I will PR this unless anyone sees a problem with it, as it is safer in the long run and doesn’t preempt the other node reset work being done.

I was following the discussion in #1300 and now here, just wanted to throw in my support on this - everything @danbeaulieu pointed out is something we’ve noticed in our cluster management. Namely, we had a situation where we had a 3-node cluster, and for whatever reason one of the nodes died. AWS ASG brought a new one up, but it hung up on the situation described above.

Our fix (in our provisioner) was the same as what Dan described, when a new node joins, reconcile the membership with etcd and the ClusterStatus.

We need to:

  1. Document how to remove a node on which kubeadm reset cannot be executed for some reason. (Hardware breakage is a valid reason)

  2. Probably introduce kubeadm cleanup that would act like reset, but for other node.

WDYT?

When a node goes away there is no guarantee that kubeadm reset will be called or if it is called that it will complete successfully (network partition etc).

If nodes terminated or shutdown, i use etcdctl to remove this etcd member. It could not use kubeadm. And if etcd cluster have two member, one of node goes away, the cluster not health, it maybe need human intervention.

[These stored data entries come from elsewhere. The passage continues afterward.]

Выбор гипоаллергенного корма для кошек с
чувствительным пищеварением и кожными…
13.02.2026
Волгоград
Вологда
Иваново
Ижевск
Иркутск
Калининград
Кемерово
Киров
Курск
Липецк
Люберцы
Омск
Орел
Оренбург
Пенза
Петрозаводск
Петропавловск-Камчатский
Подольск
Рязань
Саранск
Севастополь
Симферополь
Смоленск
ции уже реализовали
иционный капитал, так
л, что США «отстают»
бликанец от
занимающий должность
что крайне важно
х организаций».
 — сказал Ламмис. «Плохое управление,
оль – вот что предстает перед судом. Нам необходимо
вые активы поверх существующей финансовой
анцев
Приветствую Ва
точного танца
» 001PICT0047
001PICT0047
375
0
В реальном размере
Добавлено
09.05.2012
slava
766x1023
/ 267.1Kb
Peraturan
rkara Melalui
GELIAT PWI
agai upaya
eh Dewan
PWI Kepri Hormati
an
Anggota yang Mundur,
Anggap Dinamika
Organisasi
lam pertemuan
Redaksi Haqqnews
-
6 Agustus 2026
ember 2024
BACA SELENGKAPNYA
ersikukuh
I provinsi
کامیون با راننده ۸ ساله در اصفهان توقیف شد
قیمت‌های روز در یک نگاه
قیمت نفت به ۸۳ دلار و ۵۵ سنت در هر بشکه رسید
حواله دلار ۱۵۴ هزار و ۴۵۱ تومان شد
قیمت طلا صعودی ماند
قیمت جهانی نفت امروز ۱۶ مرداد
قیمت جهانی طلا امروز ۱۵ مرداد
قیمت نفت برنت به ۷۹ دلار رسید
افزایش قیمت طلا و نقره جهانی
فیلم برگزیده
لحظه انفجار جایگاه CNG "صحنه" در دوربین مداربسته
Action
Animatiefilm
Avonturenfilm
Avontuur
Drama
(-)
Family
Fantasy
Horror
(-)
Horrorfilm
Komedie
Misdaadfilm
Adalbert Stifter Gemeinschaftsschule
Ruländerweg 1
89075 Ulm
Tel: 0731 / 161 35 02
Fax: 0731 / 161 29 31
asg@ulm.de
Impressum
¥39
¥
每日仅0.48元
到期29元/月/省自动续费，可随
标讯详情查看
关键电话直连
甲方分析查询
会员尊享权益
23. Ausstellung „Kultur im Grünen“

I am not sure if i understand your words right?

@fabriziopandini in the reproduction steps kubeadm reset is not used, which is a real world scenario outside of intentional chaos engineering. When a node goes away there is no guarantee that kubeadm reset will be called or if it is called that it will complete successfully (network partition etc). So even if kubeadm reset does the right thing, it can’t be relied on in 100% of cases.

Kubeadm should be resilient to those scenarios. This issue may be a good place to track either the hacky workaround (order the map? retry etcd client explicitly?) or the integration of the patched etcd client when it is available.